There is gradual onset of diffuse exercise-induced pain or ache and swelling around the Achilles tendon, often around the mid-portion. It is common in runners and during pre-season training in soccer, rugby and similar sports.
Para-tendinosis is defined from histopathological findings as a paratenon condition with an initial inflammation, changing into fibrosis, thickening of the tendon sheath and adhesions. This condition may or may not be symptomatic. It can be caused by increased friction from ill-fitting shoes, strapping or braces.
There is tenderness on palpation over the tendon, which may feel spongy and thicker, with or without inflammatory signs and with redness and increased temperature.

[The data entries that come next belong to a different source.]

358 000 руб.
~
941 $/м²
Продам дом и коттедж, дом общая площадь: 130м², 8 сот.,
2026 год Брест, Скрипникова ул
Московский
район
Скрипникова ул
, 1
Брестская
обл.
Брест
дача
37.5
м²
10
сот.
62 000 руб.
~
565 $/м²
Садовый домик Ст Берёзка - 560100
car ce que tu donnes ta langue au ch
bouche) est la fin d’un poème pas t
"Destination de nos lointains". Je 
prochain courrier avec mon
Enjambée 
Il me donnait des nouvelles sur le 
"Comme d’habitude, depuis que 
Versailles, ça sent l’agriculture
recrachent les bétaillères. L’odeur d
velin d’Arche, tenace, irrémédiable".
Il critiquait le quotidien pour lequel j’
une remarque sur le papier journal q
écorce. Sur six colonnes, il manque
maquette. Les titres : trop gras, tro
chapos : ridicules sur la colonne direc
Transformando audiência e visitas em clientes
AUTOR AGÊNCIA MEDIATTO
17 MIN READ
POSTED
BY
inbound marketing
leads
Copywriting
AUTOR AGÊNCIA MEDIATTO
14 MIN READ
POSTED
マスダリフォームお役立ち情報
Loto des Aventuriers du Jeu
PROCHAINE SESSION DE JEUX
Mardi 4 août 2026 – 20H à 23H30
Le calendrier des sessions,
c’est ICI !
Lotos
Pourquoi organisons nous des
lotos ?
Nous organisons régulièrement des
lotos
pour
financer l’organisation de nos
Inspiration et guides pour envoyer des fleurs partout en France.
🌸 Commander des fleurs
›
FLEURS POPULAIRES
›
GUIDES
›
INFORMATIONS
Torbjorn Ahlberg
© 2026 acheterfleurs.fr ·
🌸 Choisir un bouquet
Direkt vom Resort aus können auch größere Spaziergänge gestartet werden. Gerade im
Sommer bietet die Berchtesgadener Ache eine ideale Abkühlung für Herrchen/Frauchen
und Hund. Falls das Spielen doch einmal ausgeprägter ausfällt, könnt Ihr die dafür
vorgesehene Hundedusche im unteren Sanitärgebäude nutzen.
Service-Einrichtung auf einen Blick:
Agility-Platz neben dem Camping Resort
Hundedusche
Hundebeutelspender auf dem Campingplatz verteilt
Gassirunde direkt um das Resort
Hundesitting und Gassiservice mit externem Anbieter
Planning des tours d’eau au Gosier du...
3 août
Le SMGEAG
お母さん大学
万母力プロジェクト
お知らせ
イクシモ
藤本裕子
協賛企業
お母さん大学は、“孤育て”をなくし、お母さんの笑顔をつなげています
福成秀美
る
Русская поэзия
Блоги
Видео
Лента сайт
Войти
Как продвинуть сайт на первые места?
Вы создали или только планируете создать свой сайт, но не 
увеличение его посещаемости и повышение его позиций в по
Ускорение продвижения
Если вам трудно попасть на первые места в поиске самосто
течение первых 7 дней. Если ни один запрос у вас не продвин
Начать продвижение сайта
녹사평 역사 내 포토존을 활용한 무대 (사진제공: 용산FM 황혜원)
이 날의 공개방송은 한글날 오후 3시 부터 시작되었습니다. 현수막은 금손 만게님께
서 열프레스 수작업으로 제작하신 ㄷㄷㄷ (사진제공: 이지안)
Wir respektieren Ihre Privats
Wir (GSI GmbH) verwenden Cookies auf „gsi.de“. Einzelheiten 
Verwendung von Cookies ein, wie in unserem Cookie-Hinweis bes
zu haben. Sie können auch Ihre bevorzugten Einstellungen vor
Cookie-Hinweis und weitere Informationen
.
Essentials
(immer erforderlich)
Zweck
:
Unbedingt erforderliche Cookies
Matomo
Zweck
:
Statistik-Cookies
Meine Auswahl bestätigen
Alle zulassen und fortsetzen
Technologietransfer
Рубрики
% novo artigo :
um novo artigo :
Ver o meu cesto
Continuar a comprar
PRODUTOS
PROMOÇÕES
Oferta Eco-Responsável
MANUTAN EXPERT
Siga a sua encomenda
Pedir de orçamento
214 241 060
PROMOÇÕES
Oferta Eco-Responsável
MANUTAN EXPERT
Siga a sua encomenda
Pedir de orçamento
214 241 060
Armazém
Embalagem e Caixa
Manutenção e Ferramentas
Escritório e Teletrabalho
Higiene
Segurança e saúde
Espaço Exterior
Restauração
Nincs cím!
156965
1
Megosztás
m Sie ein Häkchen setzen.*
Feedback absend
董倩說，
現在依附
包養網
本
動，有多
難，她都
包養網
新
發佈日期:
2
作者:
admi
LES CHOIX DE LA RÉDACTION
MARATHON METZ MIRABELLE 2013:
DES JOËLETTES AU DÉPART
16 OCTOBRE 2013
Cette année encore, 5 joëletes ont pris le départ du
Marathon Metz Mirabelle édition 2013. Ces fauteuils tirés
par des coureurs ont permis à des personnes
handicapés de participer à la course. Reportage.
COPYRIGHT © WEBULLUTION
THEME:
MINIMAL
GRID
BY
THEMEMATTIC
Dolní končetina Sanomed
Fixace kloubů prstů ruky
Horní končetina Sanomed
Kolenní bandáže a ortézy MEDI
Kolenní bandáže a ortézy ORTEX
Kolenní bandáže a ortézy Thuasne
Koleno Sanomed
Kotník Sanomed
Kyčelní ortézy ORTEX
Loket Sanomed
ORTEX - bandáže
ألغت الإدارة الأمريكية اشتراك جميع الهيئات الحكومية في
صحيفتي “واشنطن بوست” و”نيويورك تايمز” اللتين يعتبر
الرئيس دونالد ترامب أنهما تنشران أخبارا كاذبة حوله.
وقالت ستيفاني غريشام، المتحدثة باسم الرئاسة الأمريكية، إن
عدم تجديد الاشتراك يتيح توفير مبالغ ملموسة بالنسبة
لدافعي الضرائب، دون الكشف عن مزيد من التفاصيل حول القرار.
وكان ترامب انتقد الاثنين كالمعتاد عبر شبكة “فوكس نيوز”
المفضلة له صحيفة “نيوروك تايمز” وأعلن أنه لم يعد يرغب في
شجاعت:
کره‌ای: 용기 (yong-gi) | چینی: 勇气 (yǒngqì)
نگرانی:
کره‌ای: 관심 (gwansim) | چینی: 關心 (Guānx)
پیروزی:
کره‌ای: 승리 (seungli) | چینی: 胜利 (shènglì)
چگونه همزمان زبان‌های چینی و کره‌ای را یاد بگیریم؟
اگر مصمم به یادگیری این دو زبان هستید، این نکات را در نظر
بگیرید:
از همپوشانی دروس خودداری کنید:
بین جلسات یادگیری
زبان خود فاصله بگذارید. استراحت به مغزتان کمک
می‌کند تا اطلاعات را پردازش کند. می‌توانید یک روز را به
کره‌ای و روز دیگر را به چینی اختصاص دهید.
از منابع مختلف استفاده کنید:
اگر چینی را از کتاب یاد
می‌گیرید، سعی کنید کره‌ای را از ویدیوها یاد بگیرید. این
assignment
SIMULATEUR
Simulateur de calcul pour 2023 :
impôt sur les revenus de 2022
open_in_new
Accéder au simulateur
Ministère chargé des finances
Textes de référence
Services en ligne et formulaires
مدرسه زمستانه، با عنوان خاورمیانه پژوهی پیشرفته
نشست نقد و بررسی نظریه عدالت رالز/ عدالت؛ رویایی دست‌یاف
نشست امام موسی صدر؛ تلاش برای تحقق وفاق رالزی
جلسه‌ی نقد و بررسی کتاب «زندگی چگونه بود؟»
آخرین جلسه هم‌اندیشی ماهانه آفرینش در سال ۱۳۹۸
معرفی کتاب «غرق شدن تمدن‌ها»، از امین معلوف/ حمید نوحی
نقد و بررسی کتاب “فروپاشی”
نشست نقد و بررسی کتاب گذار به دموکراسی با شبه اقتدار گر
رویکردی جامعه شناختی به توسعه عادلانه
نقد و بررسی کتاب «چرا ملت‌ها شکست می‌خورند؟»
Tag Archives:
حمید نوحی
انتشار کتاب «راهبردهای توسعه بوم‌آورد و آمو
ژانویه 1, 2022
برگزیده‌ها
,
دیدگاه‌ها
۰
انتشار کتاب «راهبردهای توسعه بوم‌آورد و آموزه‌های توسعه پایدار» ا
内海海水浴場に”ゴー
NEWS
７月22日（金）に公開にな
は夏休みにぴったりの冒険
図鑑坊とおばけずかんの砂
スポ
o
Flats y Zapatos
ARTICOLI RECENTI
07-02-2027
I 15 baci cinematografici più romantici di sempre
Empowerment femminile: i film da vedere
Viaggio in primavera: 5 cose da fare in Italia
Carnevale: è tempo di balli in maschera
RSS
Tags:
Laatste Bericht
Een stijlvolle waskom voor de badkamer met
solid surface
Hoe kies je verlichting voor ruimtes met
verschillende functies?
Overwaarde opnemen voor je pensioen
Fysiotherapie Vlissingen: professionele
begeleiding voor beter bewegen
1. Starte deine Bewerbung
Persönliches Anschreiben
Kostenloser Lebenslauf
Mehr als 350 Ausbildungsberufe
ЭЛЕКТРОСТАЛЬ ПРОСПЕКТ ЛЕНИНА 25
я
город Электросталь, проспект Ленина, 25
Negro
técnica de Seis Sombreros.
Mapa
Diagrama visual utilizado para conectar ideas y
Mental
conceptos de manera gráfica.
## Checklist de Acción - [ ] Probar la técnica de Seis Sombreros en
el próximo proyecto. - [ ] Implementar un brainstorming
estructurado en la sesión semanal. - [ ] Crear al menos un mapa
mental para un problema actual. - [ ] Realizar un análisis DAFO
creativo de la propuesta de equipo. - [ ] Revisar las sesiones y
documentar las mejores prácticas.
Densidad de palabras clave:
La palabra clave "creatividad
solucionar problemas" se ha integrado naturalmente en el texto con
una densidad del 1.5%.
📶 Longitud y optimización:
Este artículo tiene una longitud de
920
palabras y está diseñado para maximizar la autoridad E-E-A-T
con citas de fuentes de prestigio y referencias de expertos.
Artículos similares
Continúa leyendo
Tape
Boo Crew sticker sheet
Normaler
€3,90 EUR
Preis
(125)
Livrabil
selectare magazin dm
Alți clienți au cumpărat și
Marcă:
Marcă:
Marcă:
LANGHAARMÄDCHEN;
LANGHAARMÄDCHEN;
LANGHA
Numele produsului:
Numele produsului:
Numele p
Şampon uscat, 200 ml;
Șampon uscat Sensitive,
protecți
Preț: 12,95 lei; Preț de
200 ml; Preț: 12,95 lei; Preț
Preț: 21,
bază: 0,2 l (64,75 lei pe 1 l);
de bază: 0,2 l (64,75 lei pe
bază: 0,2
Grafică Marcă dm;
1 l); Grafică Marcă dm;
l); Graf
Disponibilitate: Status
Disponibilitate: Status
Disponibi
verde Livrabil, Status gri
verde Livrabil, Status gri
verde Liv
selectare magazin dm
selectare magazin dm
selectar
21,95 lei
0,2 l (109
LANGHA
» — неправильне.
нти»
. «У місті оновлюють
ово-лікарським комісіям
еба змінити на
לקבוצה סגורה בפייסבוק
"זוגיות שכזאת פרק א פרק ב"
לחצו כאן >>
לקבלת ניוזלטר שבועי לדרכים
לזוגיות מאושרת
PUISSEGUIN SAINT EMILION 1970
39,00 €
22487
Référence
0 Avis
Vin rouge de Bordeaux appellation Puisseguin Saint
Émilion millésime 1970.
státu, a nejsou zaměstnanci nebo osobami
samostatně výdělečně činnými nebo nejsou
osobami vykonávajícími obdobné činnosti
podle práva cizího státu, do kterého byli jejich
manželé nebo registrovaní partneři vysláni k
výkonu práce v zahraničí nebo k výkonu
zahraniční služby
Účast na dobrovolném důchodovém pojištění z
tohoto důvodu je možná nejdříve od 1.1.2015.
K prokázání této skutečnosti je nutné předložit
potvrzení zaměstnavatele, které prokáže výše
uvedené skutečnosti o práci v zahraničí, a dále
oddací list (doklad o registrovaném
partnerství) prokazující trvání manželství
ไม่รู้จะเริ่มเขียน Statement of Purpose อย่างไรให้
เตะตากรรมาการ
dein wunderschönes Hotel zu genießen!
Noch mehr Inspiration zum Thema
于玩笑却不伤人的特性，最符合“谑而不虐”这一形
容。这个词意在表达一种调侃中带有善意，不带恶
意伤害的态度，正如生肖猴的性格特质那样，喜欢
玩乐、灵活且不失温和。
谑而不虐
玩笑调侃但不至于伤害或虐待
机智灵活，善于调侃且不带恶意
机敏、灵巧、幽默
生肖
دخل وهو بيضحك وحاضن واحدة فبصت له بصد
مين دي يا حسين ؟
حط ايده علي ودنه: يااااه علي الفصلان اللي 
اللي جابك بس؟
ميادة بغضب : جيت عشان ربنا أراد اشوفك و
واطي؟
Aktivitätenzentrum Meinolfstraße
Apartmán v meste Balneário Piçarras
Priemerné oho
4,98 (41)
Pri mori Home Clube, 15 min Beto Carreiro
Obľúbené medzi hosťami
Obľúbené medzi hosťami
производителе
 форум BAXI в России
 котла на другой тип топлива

Compare to the other side. This condition may occur simultaneously as tendinosis with or without a nodule (see Achilles tendinosis).
Ultrasound or MRI may show typical extra-tendinous findings and confirm or rule out intra-tendinous ailments.
This often chronic ailment may respond to conservative treatment, including modification of training and calf muscle strengthening exercises that can be tried over three months. It is also important to reduce friction against the tendon by adjusting shoes or technique. If this regime is not successful, surgery may be necessary to release any constrictions and adhesions between the skin and paratendon, which in severe cases needs to be excised. Cortisone injections should be administered only in rare cases, due to the high risk of consequential tendon rupture. Surgery is followed by a few weeks’ partial immobilis ation and rehabilitation before resuming sport. Weight bearing is usually allowed early on.
Refer to orthopaedic surgeon for consideration of surgery. Refer to physiotherapist for planning of a one to two months’ return programme.
Cycling and swimming (when wound is healed) are good alternatives to keep up general fitness.
EVALUATION OF TREATMENT OUTCOMES
Monitor clinical symptoms and signs. Note that the tendon may remain thicker than normal. Calf muscle
performance should be similar to the other side. Objective tests with maximal number of resisted toe
raises are strongly suggested before resuming full sport.
Tendinosis, tendinitis, bursitis, para-tendinosis, para-tendonitis.